» TESTO DI PARTENZA
Tubercolosi, in Trentino trend in crescita

Torna d’attualità la malattia dopo l’episodio di Roma. Su 100mila abitanti il tasso in 3 anni passato da 8 a 11


Sandra Mattei


TRENTO. La tubercolosi torna d'attualità con il caso dell'infermiera ammalata del Gemelli di Roma, dove sono risultati positivi tre bambini tra quelli nati in quell'ospedale. Una malattia che richiama il passato, quando povertà e scarsa assistenza sanitaria erano le cause della diffusione. In Trentino la presenza di Tbc è limitata, anche se l'ultimo rapporto epidemiologico registra un trend in crescita. Pubblicato in questi giorni dall'Azienda sanitaria, il rapporto epidemiologico ha dati aggiornati sulla diffusione della Tbc in Trentino, che si conferma un'area a bassa endemia, in linea con le altre regioni del Nord Italia.

Il tasso su 100 mila abitanti è passato però negli ultimi 3 anni da 4,4 del 2007, a 11 del 2009 (tubercolosi polmonare e extrapolmonare). Così l'andamento: 8,7 (2005), 4,4 (2006), 8 (2007), 9,8 (2008), 11 (2009). Un andamento ciclico e se un aumento c'è, è dovuto all'aumento degli immigrati che provengono da Paesi dove la tbc è tuttora diffusa. «Rispetto ai 62 casi di tubercolosi segnalati nel 2009 - afferma il dottor Valter Carraro, responsabile del servizio igiene pubblica - nel 2010 sono stati 44. Quindi, il trend è stabile, con oscillazioni inevitabili». A lui chiediamo quali sono i rischi di contrarre la tbc al giorno d'oggi.

» CONSEGNA 1
Secondo l'articolo sulla tubercolosi in Trentino, quanti casi di tubercolosi sono stati segnalati nel 2010?
» CONSEGNA 2
Prosegui l'articolo sulla tubercolosi in Trentino partendo subito dopo l'ultima frase riportata.
Le voci riportate più avanti non hanno alcun ruolo in questo lavoro.

» DATI FORNITI
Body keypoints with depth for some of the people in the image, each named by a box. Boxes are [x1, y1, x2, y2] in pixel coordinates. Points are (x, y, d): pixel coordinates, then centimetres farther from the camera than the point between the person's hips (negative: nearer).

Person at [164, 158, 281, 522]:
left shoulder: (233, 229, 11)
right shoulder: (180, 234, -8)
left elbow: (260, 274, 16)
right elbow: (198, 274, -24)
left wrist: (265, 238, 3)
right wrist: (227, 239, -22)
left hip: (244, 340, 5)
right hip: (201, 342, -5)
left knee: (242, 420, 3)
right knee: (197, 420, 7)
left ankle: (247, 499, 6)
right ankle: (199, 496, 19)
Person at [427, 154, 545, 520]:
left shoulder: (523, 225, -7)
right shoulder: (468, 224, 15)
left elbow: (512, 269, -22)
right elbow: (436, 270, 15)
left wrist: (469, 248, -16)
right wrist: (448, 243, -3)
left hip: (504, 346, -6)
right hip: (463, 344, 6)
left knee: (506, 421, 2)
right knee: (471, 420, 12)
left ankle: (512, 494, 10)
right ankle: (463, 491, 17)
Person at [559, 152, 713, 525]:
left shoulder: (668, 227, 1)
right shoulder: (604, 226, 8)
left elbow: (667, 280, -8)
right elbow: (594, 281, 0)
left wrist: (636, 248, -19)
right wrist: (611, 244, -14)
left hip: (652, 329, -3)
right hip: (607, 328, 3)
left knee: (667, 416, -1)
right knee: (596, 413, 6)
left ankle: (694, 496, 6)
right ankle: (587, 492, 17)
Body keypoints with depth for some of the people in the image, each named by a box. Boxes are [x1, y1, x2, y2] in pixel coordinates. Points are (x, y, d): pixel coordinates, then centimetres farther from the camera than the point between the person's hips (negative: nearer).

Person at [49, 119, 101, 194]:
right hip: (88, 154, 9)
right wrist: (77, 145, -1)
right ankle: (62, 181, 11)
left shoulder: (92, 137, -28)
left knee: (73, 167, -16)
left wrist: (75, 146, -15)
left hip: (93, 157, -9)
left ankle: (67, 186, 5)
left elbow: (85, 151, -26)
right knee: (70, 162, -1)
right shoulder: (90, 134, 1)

» RISPOSTA ATTESA 1
Nel 2010 sono stati segnalati 44 casi di tubercolosi.

» RISPOSTA ATTESA 2
«Sono le grandi aree urbane - risponde Carraro - ad essere interessate e sono più a rischio quegli immigrati che arrivano dall'Asia e dall'Africa, che hanno pochi contatti con il servizio sanitario. Ma l'incubazione può essere molto lunga, perché i sintomi della tbc non sono così evidenti. Si manifesta con febbre, tosse, ma non necessariamente gravi. Per cui se un soggetto si sottopone a visita medica con una certa frequenza, non rischia, perché l'importante è che ad una diagnosi precoce corrisponda una cura precoce. Va detto inoltre che si può risultare positivi alla turbercolina, ma non necessariamente ci si ammala di tubercolosi. Perciò anche se entriamo in contatto con un ammalato, non è detto che si contragga la malattia così facilmente».

Per quanto riguarda le cure, il dottor Carraro spiega che quest'ultime sono molto lunghe: «Si tratta di un trattamento antibiotico, con farmaci il cui capostipite è la streptomicina. Un tempo la tbc rischiava di diventare cronica e non a caso i malati erano più di frequente anziani, ai quali la tbc si riacutizzava. Ora assistiamo invece a una percentuale di casi più di giovani, per lo più immigrati. L'importante è che, una volta individuato il batterio, si faccia un controllo a tutte le persone che hanno avuto contatti con l'ammalato, come da protocolli internazionali. E come sta succedendo a Roma, alle famiglie dei neonati che potrebbero essere entrate in contatto con l'infermiera ammalata».